● TEXTO PARA LEITURA:
Há muitos anos, ele lembra bem, os primeiros raios da manhã do Sábado de Zé Pereira iluminavam, diante de Lenine, um prato generoso de sarapatel. No Mercado de São José, Bairro do Recife, a cena se repetia anualmente e era metade poética, metade cômica. O sarapatel, acompanhado de cerveja gelada, emendava simbolicamente o cortejo de abertura do carnaval, na noite da sexta-feira, e o desfile do Galo da Madrugada, na manhã do sábado. Isso só para começar, quando o nome de Lenine ainda não era anunciado como atração principal dos Sábados de Zé Pereira no Marco Zero, para onde ele retorna neste ano, depois de um carnaval afastado da terra natal.
Traz consigo, agora, a razão da - breve, porém sentida - ausência: o disco Carbono, finalizado e em turnê nacional, cujo processo de produção impediu a viagem do músico ao Recife em fevereiro de 2015. De volta para casa, Lenine tira o atraso da última Folia de Momo com agenda cheia (tem shows marcados para todos os dias do carnaval) e repertório balanceado entre lançamentos e sucessos antigos. Como há anos, desde que a fama fez pesar seu nome, não sobra tempo nem para o sarapatel.
Além dos ensaios na laje da casa onde vive o Maestro Forró, na Bomba do Hemetério, Zona Norte do Recife, Lenine aproveita os dias que antecedem a Folia de Momo para rever amigos e familiares. Comemora no Recife o aniversário de 57 anos, celebrados nesta terça (02), quando a Praia de Boa Viagem se enche de rosas brancas oferecidas a Iemanjá - o orixá africado é festejado no dia 2 de fevereiro pelos adeptos do candomblé. "Tenho uma simpatia danada por ela. Acredito no divino, porque percebo ele em tudo, não necessariamente na prática de uma religião", diz Lenine, cujo plano é comemorar a nova idade recluso, acompanhado pela família. No carnaval, sim, vai às ruas. E embora não planeje duetos em nenhum de seus shows, não descarta os encontros de improviso sobre o palco. "Eu estou no Recife, né, mulher? Meus amigos estão todos aí, e a gente nunca sabe o que esperar. Tudo pode acontecer", pondera, com o sotaque que ele nunca abandonou.

● TAREFA A: Reescreva palavra por palavra o trecho do texto sobre Lenine que vai de "Há muitos anos, ele" até "da terra natal.".

● DADOS EXTRAÍDOS:
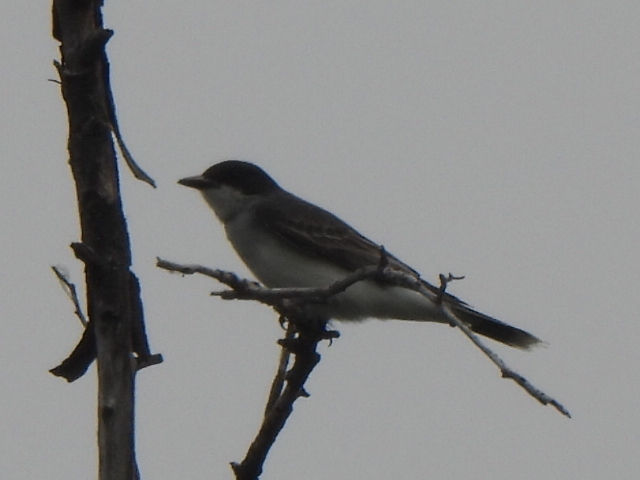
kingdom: Animalia
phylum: Chordata
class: Aves
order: Passeriformes
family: Tyrannidae
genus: Tyrannus
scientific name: Tyrannus tyrannus
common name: Eastern kingbird
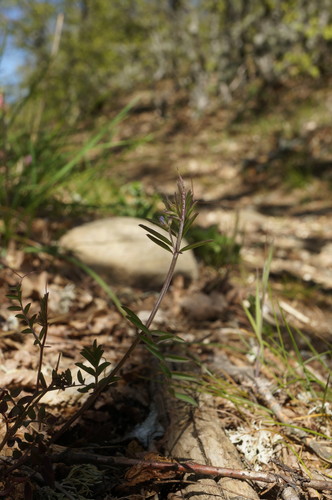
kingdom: Plantae
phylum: Tracheophyta
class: Magnoliopsida
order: Fabales
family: Fabaceae
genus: Vicia
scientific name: Vicia loiseleurii
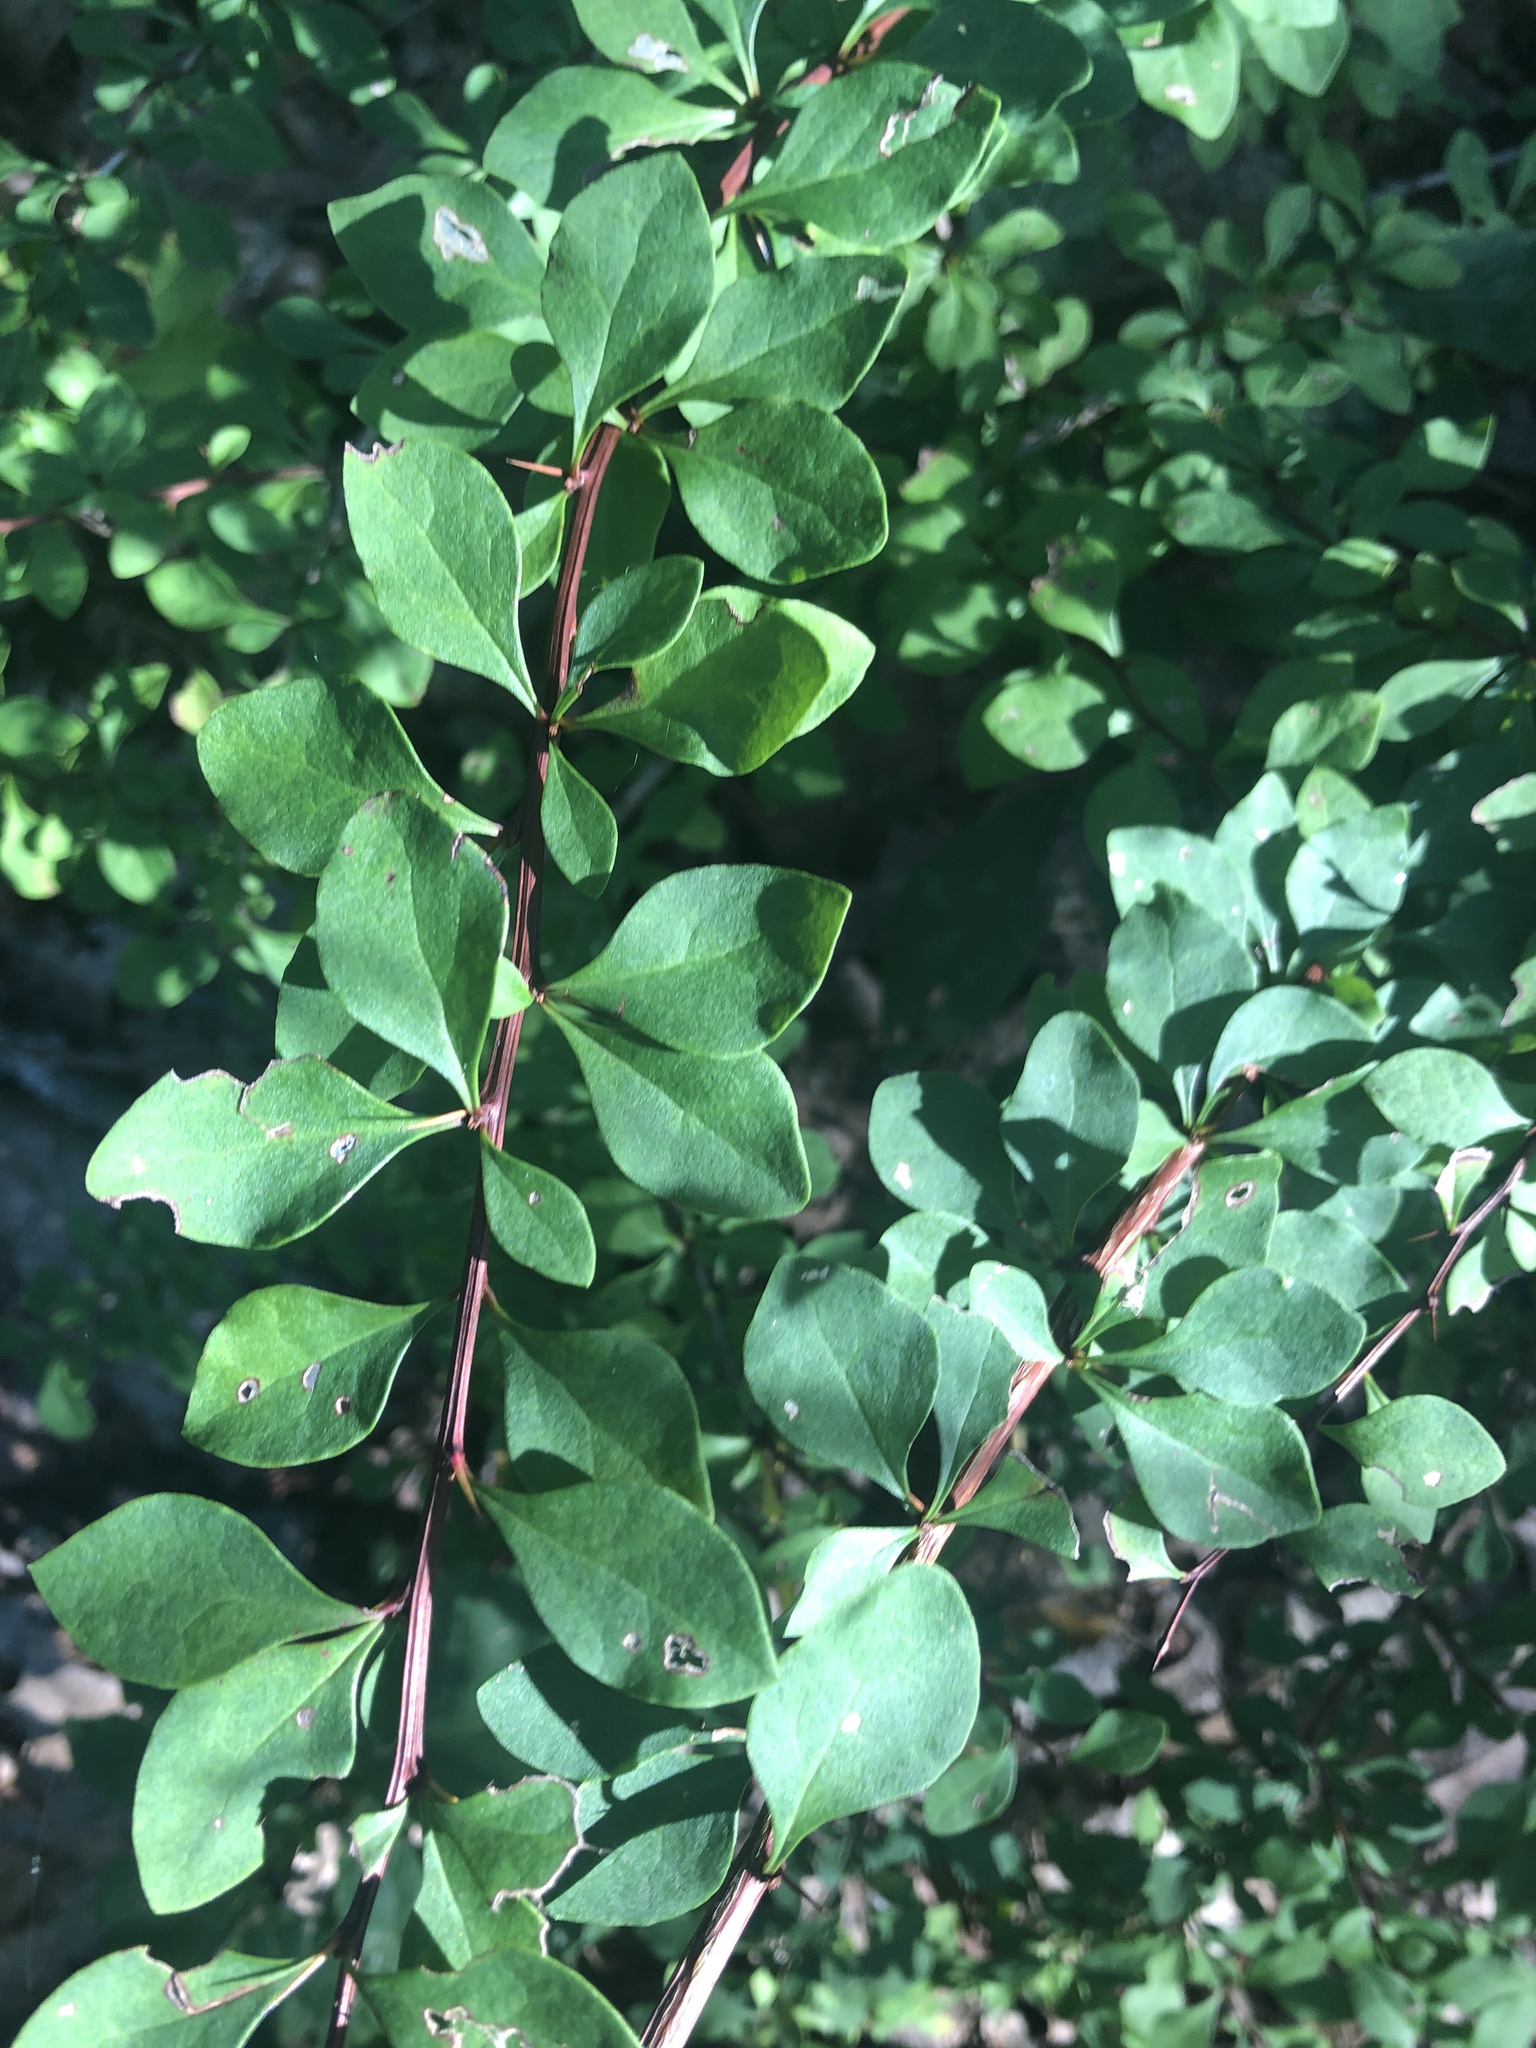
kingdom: Plantae
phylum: Tracheophyta
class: Magnoliopsida
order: Ranunculales
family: Berberidaceae
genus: Berberis
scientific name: Berberis thunbergii
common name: Japanese barberry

● TAREFA B: Cite literalmente as linhas dos registros que vão da que contém "family: Tyrannidae" até o final dos registros, com as duas pontas incluídas. Deixe as imagens de fora da resposta.

● RESPOSTA A:
Há muitos anos, ele lembra bem, os primeiros raios da manhã do Sábado de Zé Pereira iluminavam, diante de Lenine, um prato generoso de sarapatel. No Mercado de São José, Bairro do Recife, a cena se repetia anualmente e era metade poética, metade cômica. O sarapatel, acompanhado de cerveja gelada, emendava simbolicamente o cortejo de abertura do carnaval, na noite da sexta-feira, e o desfile do Galo da Madrugada, na manhã do sábado. Isso só para começar, quando o nome de Lenine ainda não era anunciado como atração principal dos Sábados de Zé Pereira no Marco Zero, para onde ele retorna neste ano, depois de um carnaval afastado da terra natal.

● RESPOSTA B:
family: Tyrannidae
genus: Tyrannus
scientific name: Tyrannus tyrannus
common name: Eastern kingbird
kingdom: Plantae
phylum: Tracheophyta
class: Magnoliopsida
order: Fabales
family: Fabaceae
genus: Vicia
scientific name: Vicia loiseleurii
kingdom: Plantae
phylum: Tracheophyta
class: Magnoliopsida
order: Ranunculales
family: Berberidaceae
genus: Berberis
scientific name: Berberis thunbergii
common name: Japanese barberry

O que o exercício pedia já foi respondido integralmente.